Comme presque toutes les places assises offrent une vue sur le paysage du centre-ville, le romantisme est facilement au rendez-vous. Quel endroit offre la plus belle vue de l’établissement ? Les tabourets du bar à cocktails Le French Line. Depuis leur emplacement idéal dans le coin du bar, on peut apercevoir le Square Phillips. Les toilettes des femmes offrent une vue comparable. Le sol en terrazzo rose et les stations de maquillage confèrent au lieu un certain charme, propice au partage de secrets entre amies.
Les sièges de la salle à manger eux-mêmes, fabriqués par le fabricant de meubles de Saint-Laurent, Pavar, sont impressionnants. Comme les seules références étaient des photos en noir et blanc granuleuses, il a fallu quatre à cinq prototypes et de nombreuses retouches pour reproduire les chaises de salle à manger d’origine blanches et ivoire, à la fois modernes et épurées, dont la lourdeur et le style rappellent les fauteuils crapauds, qui sont conçus de manière à ce qu’on ait l’impression de s’allonger dans une baignoire à dossier surélevé. « On peut facilement s’imaginer quelqu’un qui y fume un cigare confortablement », raconte Michael Di Paolo, président de Pavar.
Les salles d’événement privées Gold et Silver ont retrouvé leur gloire d’antan grâce à DL Heritage, des spécialistes en matière de conservation, de réparation et d’entretien de patrimoines architecturaux. Les plafonds de chaque salle sont ornés de 1 800 feuilles d’aluminium individuelles ; le résultat d’environ 10 heures de travail continu de quelques artisans qualifiés. « C’est un processus délicat qui demande une grande expertise », confie la présidente de DL Heritage, Laurence Gagné. « Le simple fait de respirer à proximité des feuilles peut les faire s’envoler. »
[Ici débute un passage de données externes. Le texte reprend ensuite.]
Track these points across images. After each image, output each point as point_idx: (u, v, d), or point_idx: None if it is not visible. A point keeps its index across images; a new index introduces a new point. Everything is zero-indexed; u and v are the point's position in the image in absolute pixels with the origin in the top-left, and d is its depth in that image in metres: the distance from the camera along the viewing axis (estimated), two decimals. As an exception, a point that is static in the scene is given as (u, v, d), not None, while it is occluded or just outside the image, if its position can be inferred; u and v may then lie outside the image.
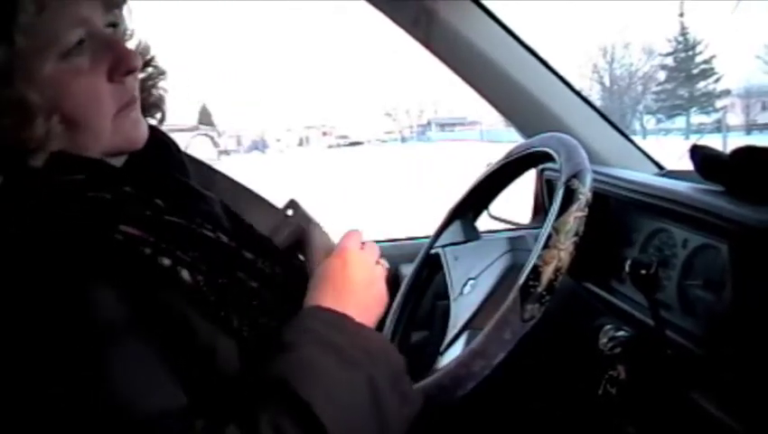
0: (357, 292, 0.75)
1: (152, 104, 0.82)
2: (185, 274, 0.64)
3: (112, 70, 0.67)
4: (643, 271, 0.91)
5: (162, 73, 0.82)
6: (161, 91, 0.83)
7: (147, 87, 0.80)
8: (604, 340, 1.00)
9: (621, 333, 1.00)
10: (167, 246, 0.64)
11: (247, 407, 0.62)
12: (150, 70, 0.81)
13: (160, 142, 0.79)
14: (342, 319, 0.70)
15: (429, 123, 41.34)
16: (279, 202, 0.89)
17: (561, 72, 1.41)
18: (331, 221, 0.87)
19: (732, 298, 0.84)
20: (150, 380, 0.59)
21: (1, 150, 0.63)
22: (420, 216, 1.26)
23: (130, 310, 0.60)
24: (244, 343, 0.66)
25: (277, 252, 0.81)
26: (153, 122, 0.82)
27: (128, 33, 0.76)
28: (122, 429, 0.56)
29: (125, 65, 0.68)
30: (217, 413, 0.61)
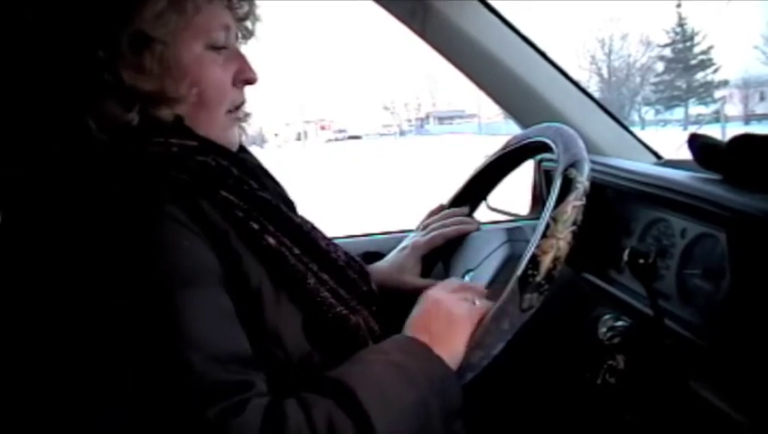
0: (440, 330, 0.78)
1: None
2: (270, 240, 0.74)
3: (236, 75, 0.80)
4: (642, 261, 0.91)
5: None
6: None
7: None
8: (603, 330, 1.00)
9: (619, 323, 1.00)
10: (257, 215, 0.74)
11: (305, 391, 0.68)
12: None
13: None
14: (413, 343, 0.76)
15: (428, 116, 41.32)
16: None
17: (559, 64, 1.40)
18: (330, 214, 0.88)
19: (731, 287, 0.84)
20: (223, 327, 0.66)
21: (142, 97, 0.73)
22: (419, 208, 1.25)
23: (217, 264, 0.68)
24: (312, 314, 0.75)
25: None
26: None
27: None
28: (190, 366, 0.62)
29: (246, 74, 0.81)
30: (278, 386, 0.68)
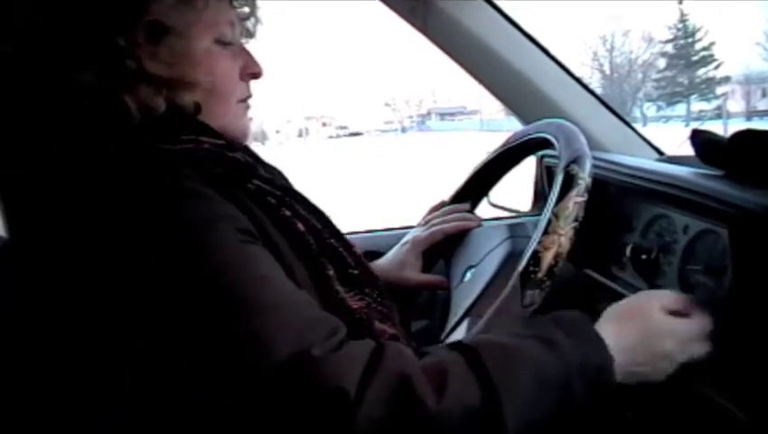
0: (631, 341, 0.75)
1: None
2: (300, 226, 0.76)
3: (243, 69, 0.82)
4: (644, 257, 0.91)
5: None
6: None
7: None
8: (605, 326, 0.99)
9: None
10: (289, 201, 0.78)
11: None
12: None
13: None
14: (576, 321, 0.73)
15: (429, 113, 41.29)
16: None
17: (561, 60, 1.40)
18: (332, 211, 0.88)
19: (732, 283, 0.84)
20: (288, 282, 0.67)
21: (164, 83, 0.74)
22: (420, 205, 1.25)
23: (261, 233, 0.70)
24: (333, 302, 0.74)
25: None
26: None
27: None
28: (277, 308, 0.62)
29: (252, 68, 0.84)
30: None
La restauration de la Grande Salle, qui servira bientôt à des concerts Candlelight et d’autres événements organisés par le confondateur de Juste pour rire, Andy Nulman (avec Madeleine Kojakian et le collectif créatif Les 7 Doigts), a posé un niveau de difficulté semblable. Situées à chaque extrémité de la salle de 10 000 pieds carrés, les murales hautes de 19 pieds réalisées par la peintre Natacha Carlu, la femme de l’architecte, ont dû être entièrement nettoyées après avoir accumulé près d’un siècle de graisse et de suie de cigarettes. Intitulées Dans un parc et Amazones, les murales qui portent toujours la signature de l’artiste représentent des femmes élégantes dans un paysage naturel idyllique et une scène de chasse. Voyez si vous pouvez trouver la gazelle qui a un clou caché à la place de l’œil.
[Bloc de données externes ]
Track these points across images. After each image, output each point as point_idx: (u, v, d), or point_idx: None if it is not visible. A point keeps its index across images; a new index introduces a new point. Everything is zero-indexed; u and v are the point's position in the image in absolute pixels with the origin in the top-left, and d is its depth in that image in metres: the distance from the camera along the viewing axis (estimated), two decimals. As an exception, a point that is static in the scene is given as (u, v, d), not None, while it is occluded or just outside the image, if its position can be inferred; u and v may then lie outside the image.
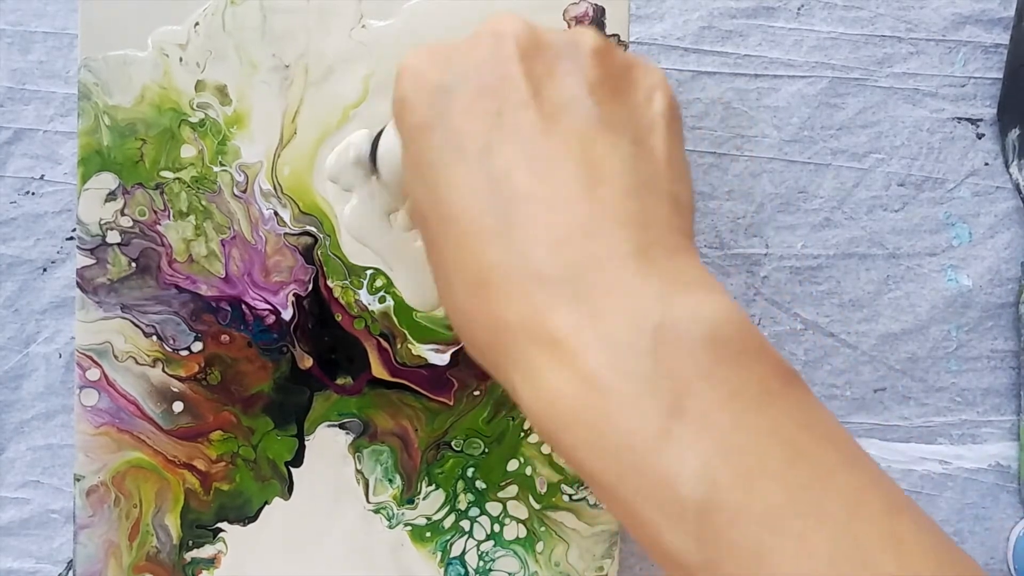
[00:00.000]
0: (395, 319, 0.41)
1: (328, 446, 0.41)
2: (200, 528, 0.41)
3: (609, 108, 0.25)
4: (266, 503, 0.41)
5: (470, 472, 0.42)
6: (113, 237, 0.40)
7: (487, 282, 0.24)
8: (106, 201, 0.40)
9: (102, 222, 0.40)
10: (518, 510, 0.42)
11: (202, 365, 0.41)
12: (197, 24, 0.40)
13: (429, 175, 0.26)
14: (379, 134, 0.36)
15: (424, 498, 0.42)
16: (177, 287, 0.41)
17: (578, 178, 0.24)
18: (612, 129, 0.25)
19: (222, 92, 0.40)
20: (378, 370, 0.41)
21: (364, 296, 0.41)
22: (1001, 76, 0.51)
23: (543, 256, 0.23)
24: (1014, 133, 0.49)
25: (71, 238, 0.49)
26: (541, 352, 0.23)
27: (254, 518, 0.41)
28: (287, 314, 0.41)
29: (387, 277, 0.41)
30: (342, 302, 0.41)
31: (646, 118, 0.26)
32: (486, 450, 0.42)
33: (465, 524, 0.42)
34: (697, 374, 0.21)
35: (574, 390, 0.22)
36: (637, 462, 0.21)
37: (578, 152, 0.24)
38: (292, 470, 0.41)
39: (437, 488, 0.42)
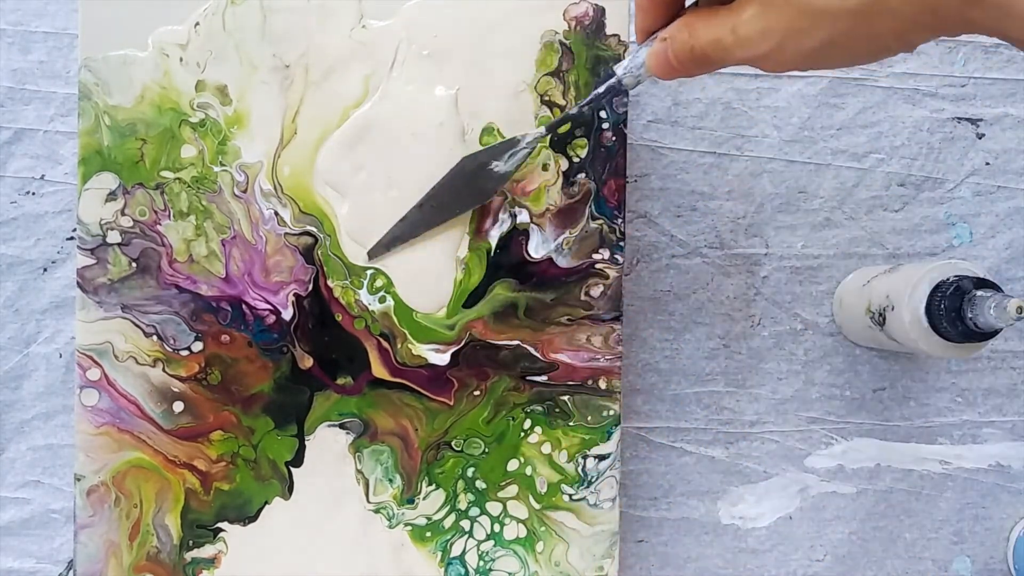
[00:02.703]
0: (395, 319, 0.41)
1: (328, 446, 0.41)
2: (200, 528, 0.41)
3: None
4: (266, 503, 0.41)
5: (470, 472, 0.42)
6: (113, 237, 0.40)
7: None
8: (106, 201, 0.40)
9: (102, 222, 0.40)
10: (518, 510, 0.42)
11: (202, 365, 0.41)
12: (197, 24, 0.40)
13: None
14: None
15: (424, 498, 0.42)
16: (177, 287, 0.41)
17: None
18: None
19: (222, 92, 0.40)
20: (378, 370, 0.41)
21: (364, 296, 0.41)
22: (1002, 76, 0.51)
23: None
24: None
25: (71, 238, 0.49)
26: None
27: (254, 518, 0.41)
28: (287, 314, 0.41)
29: (387, 277, 0.41)
30: (342, 302, 0.41)
31: None
32: (486, 450, 0.42)
33: (465, 524, 0.42)
34: None
35: None
36: None
37: None
38: (292, 470, 0.41)
39: (437, 488, 0.42)
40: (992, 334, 0.40)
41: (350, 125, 0.41)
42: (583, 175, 0.41)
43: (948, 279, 0.41)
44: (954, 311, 0.40)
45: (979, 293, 0.40)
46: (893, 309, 0.43)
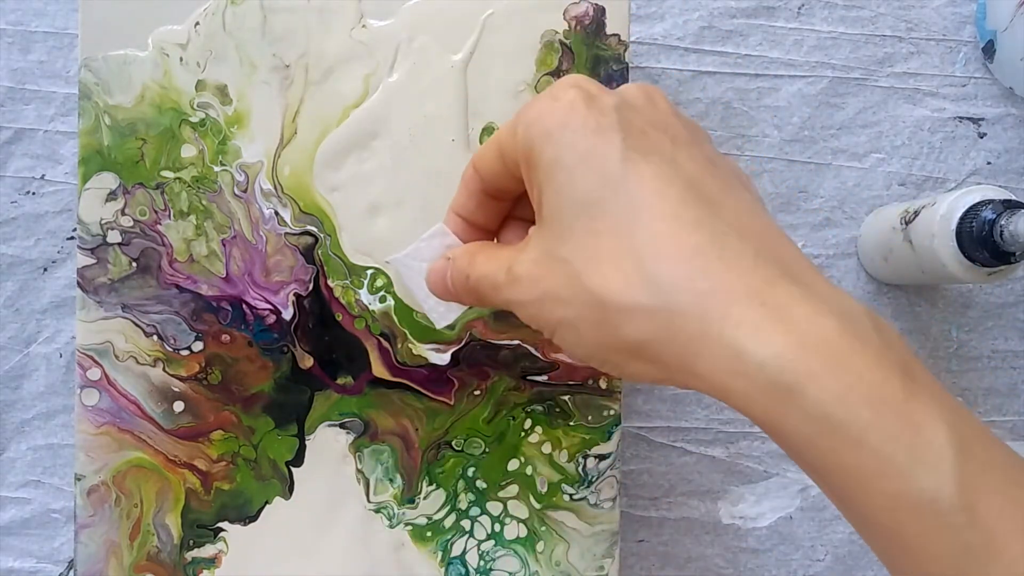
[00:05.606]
0: (395, 319, 0.41)
1: (329, 446, 0.41)
2: (201, 528, 0.41)
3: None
4: (267, 503, 0.41)
5: (470, 472, 0.42)
6: (114, 237, 0.40)
7: (695, 254, 0.26)
8: (107, 201, 0.40)
9: (103, 222, 0.40)
10: (519, 510, 0.42)
11: (203, 365, 0.41)
12: (197, 24, 0.40)
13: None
14: None
15: (425, 498, 0.42)
16: (178, 287, 0.41)
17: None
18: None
19: (222, 92, 0.40)
20: (378, 370, 0.41)
21: (364, 296, 0.41)
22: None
23: (756, 246, 0.26)
24: None
25: (72, 238, 0.49)
26: (763, 318, 0.25)
27: (255, 518, 0.41)
28: (288, 314, 0.41)
29: (387, 277, 0.41)
30: (343, 302, 0.41)
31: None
32: (486, 450, 0.42)
33: (466, 524, 0.42)
34: (907, 353, 0.25)
35: (799, 352, 0.24)
36: (888, 410, 0.24)
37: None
38: (293, 470, 0.41)
39: (438, 488, 0.42)
40: (1005, 258, 0.41)
41: (349, 124, 0.41)
42: (583, 175, 0.41)
43: (996, 199, 0.41)
44: (989, 222, 0.40)
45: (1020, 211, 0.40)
46: (934, 204, 0.43)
C’est ce genre de détail qui donne envie de visiter Le 9e plusieurs fois. Voici d’autres éléments à trouver pour votre bingo : quatre urnes en albâtre blanches, 14 bas-reliefs de style moulage en stuc sculptés par Denis Gélin et un écureuil en céramique signé Charles Lemanceau, obtenu par Baikowitz pour remplacer la sculpture de paon autrefois photographiée, puis jamais revue de l’artiste. C’est l’une des rares choses qui diffèrent du précédent aspect de ce monument légendaire. On l’approuve volontiers : l’écureuil représente mieux Montréal, de toute façon.